Van Aert: Mathieu is the deserved world champion

Defending three-time world champion Wout Van Aert (Belgium) had to settle for the silver medal at the UCI Cyclo-cross World Championships in Bogense. Mathieu van der Poel (Netherlands) rode away to a solo victory, and his first rainbow jersey since 2015, but Van Aert sportingly said his rival deserved to be world champion.

"I am glad that I can turn the page,” Van Aert told Sporza. "I fought, I raced as fast as possible, and I think like everyone, I must admit that Mathieu was stronger today, he deserves to be world champion."

Van Aert was relieved the cyclo-cross season is over, after several months riddled with legal battles over his contract. He will now turn his attention to the road racing season, where he will compete in his first full year on the WorldTour after having signed a three-year deal with Jumbo-Visma.

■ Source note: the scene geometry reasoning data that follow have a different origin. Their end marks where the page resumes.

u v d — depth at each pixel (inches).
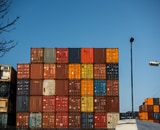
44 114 2214.6
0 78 2268.7
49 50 2306.8
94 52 2294.5
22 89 2247.8
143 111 3390.7
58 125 2197.3
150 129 545.6
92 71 2277.3
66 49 2314.2
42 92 2249.0
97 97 2240.4
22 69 2276.1
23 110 2215.8
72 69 2289.6
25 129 2183.8
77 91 2255.2
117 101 2234.3
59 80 2271.2
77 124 2202.3
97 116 2213.3
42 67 2283.5
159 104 3393.2
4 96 2241.6
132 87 1160.8
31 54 2301.9
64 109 2224.4
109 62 2294.5
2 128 2187.5
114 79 2269.9
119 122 554.6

"I am very relieved that today is over," Van Aert said. "I have the peace that I've taken this jersey off and it feels like a load is falling from my shoulders. I feel that I have done everything I can, and that gives me peace of mind."

Van der Poel went into the race as the favourite to win the title after his dominant performances during the World Cup, where he won six rounds, and other race series. His ability to secure the world title again was only questioned because of his performances in the last three editions, where he also entered as the favourite, only to be beaten by Van Aert.

Van der Poel did not disappoint, proving not only to be the strongest rider at the World Championships, but also the most technically skilled for the flat and fast course in Bogense. The Belgian team entered the race with two outside favourites in Van Aert, who has not performed at his best this season only winning one round of the World Cup, and new national champion Toon Aerts, who won the overall World Cup title.

Van Aert responded to Van der Poel's strong attack mid-race, closing down a five-second gap to the Dutchman. However, a slight bobble from Van Aert along the off-camber, uphill section of the course cost him valuable time that he wasn’t able to regain.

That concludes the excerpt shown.